The A2 Helmet is a standard issued combat helmet of the Vietnam People's Army. It was introduced around 2014, the exact date is unknown as the Vietnamese government does not publicly share information. They are the standard issued helmet in the Vietnam People's Army.

As the Special Forces, Border Guards, and Marines use domestically-produced or Israeli imported PASGT Helmets, they only use the A2 Helmets for training exercises.

History 
Up until 2014, a majority of the Vietnam People's Army were still using Pith Helmets. These Pith Helmets also saw significant use during the Vietnam War. Around 2014, the army began to mass-produce these A2 Helmets to replace older equipment in the army, while still being cost-effective. They are now the standard issue helmet commonly used across all branches of the army.

Design 
Although the helmet is shaped like a Kevlar helmet, there are no kevlar materials in the helmet. 
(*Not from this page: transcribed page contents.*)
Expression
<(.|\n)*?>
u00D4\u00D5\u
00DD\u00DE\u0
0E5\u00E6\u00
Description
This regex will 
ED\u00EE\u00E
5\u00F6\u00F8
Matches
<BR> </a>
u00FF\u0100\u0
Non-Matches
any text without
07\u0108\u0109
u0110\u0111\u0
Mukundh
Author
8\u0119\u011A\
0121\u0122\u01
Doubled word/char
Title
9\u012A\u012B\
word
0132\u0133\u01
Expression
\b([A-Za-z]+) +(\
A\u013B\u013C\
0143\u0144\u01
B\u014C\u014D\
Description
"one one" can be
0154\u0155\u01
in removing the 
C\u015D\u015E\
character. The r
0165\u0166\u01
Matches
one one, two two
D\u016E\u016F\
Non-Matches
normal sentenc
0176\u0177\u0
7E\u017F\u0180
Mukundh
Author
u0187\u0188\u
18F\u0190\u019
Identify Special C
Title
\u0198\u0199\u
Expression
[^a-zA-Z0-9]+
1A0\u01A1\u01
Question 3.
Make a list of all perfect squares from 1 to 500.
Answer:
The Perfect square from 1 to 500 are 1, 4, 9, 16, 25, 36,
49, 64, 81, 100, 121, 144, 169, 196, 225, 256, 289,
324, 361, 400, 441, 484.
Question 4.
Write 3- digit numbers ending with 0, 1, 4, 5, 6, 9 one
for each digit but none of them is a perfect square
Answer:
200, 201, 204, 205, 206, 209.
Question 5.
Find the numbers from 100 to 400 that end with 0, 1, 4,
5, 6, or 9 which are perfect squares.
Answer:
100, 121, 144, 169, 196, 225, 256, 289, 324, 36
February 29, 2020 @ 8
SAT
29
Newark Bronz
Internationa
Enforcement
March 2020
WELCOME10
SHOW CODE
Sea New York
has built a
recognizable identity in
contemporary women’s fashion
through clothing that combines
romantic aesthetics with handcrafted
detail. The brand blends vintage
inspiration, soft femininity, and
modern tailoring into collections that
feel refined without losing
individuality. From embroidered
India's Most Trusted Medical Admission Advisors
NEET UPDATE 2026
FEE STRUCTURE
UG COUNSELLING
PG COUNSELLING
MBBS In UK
The helmet is made of Polyamide Plastic. It is designed with double-layered plastic cladding that are overlapped, foam lining, and mesh fabric on the inside.

As it is not bulletproof, its main purpose is as a helmet for training exercises. It does however protect the user against explosive fragments. Therefore, the PASGT helmet would be used in combat situations.

They are commonly clothed with camouflage, or the camouflaged is directly painted on.